Three public defenders have finished their first month in the new conflicts office, and they say they’re just finishing up their cases from their old office.
Chrystal Krier, Pam McLemore and Nika Cummings each brought about 60 cases with them when they moved into their new office in the historic Occidental Building at 2nd Street and Main. Fortunately, they only picked up 13 new cases in the first month, allowing them to clear their old files.
The three expect to get as many as 30 cases per month at the new office, which handles defendants too poor to hire their own lawyers, but whom the regional public defenders office can’t represent because of legal conflicts. These may include cases such as those with multiple defendants.
The office opened after Richard Ney, Brad Sylvester and Doug Adams stopped taking assignments from state court. They now work on private retainers.
Judges and former attorney generals may be receiving subpoenas for a week-long hearing in November to suppress evidence in a misdemeanor criminal case.
That’s not surprising, when that case involves Wichita abortion provider George Tiller.
Dan Monnat, who represents Tiller, said those witnesses — including Phill Kline — could be on the witness list for the hearing set the week before Thanksgiving. Monnat said he plans to file a motion to suppress the abortion records from Tiller’s clinic that Kline began pursuing the year he took office. Kline began his probe in a secret investigation before a Topeka judge. It took Kline nearly his full term to get the records, which he received in October 2006, right before he was defeated by Paul Morrison.

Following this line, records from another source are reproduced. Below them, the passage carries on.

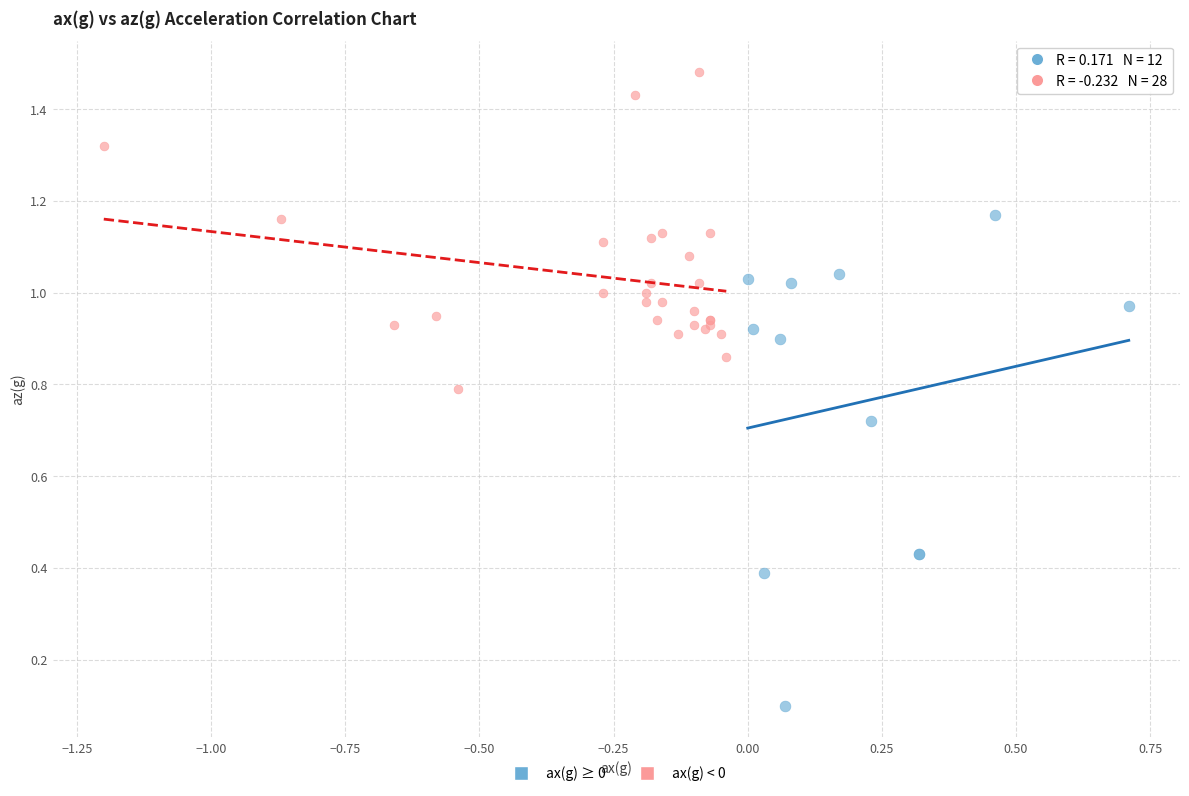

What are all the series names shown in the legend?

ax(g) ≥ 0, ax(g) < 0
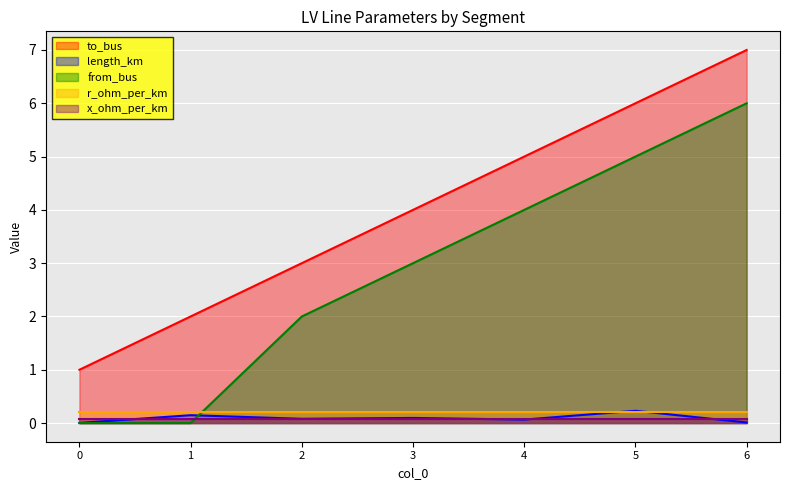

True or false: to_bus has more than 1 points higher than both neighbors.

False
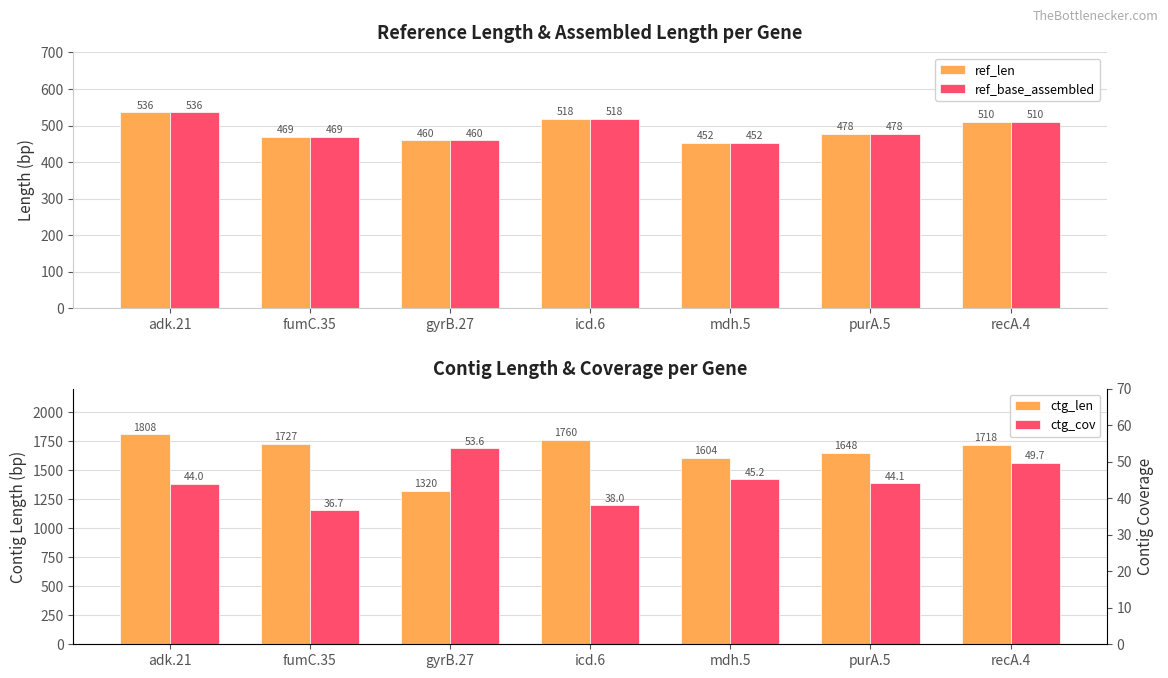

What is the spread (max minus min) of values at recA.4?

1668.3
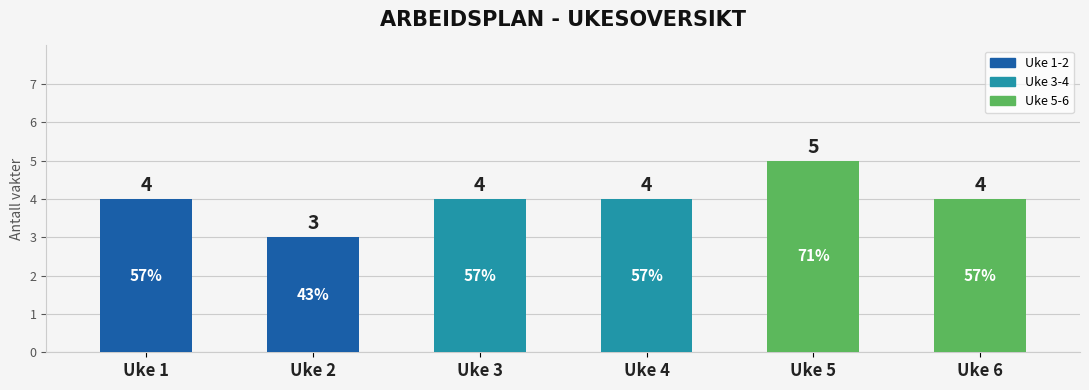

What is the value of the 4th bar from the left?

4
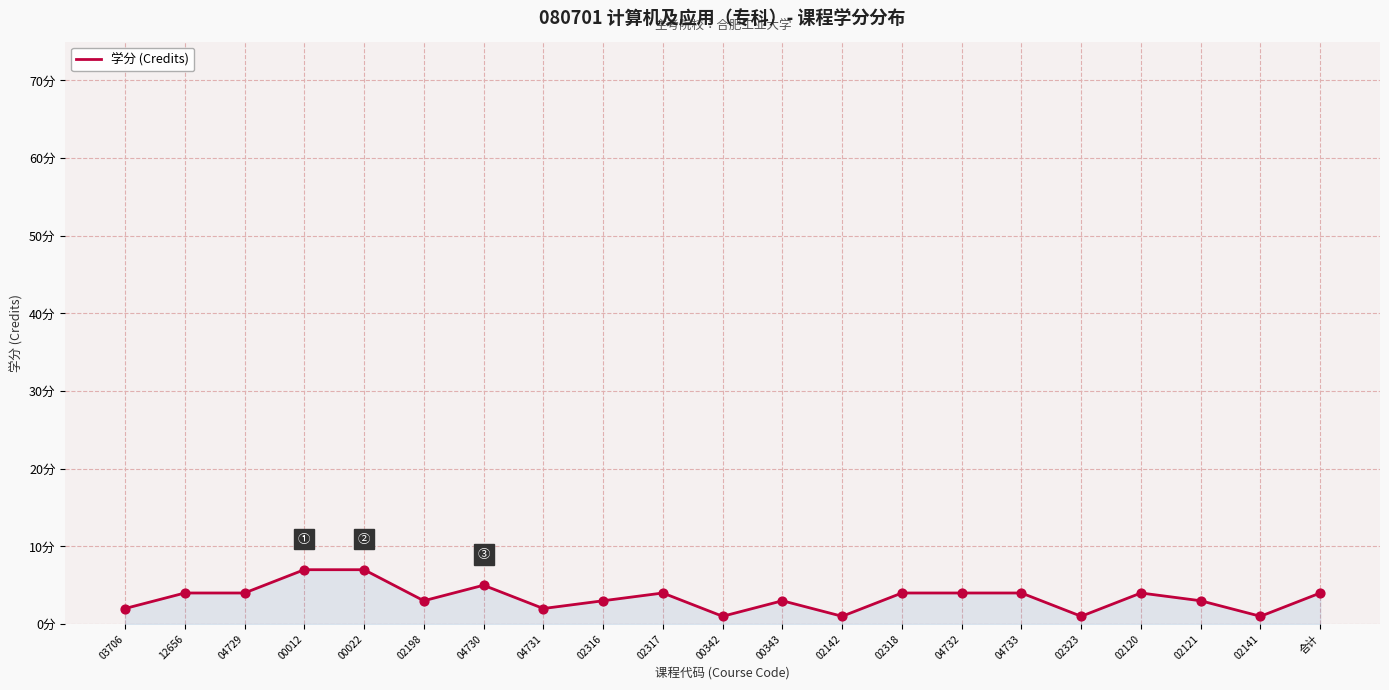

What is the ratio of the value at 12656 to the value at 00343?

1.3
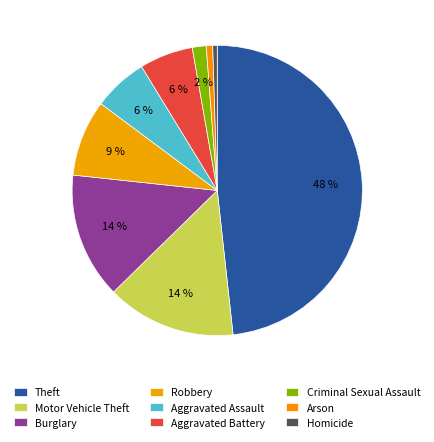

Rank the categories by value from highest to lowest.

Theft, Motor Vehicle Theft, Burglary, Robbery, Aggravated Assault, Aggravated Battery, Criminal Sexual Assault, Arson, Homicide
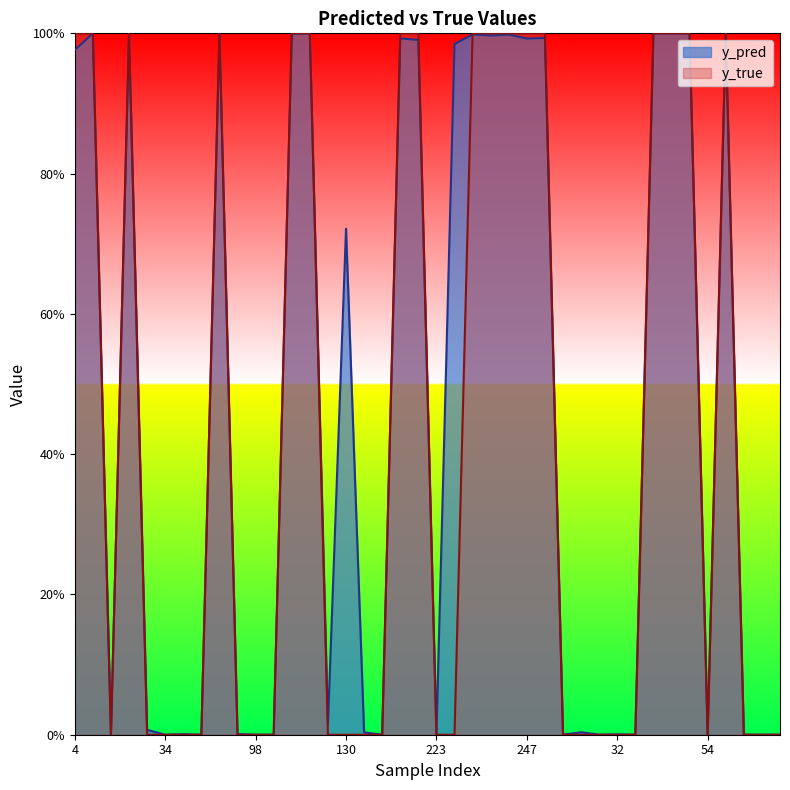

At which label is y_true closest to 0?

15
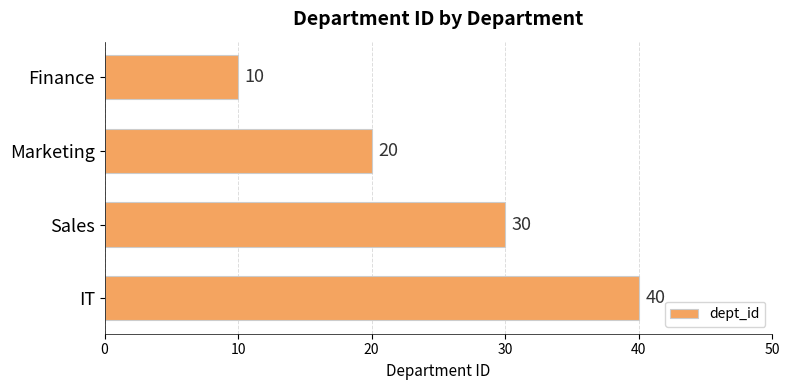

Reading top to bottom, list all the values displayed in this chart.

10	20	30	40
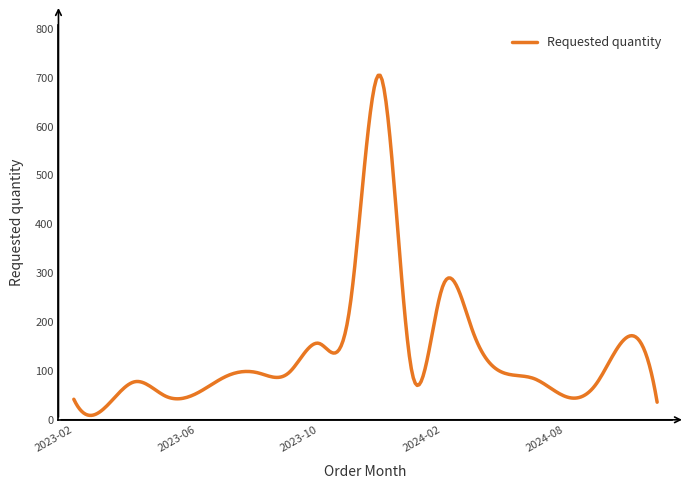

What is the greatest value displayed?

704.3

Morrison could also be on the witness list. He filed the current charges last summer before having to leave office amid a sex scandal.
Monnat said he hopes to challenge how Kline got the records, which Morrison used to file charges.
Tiller is charged with 19 misdemeanors stemming from how he got second opinions from another doctor, which are required to perform some late-term abortions. Tiller is set for trial in March 2009.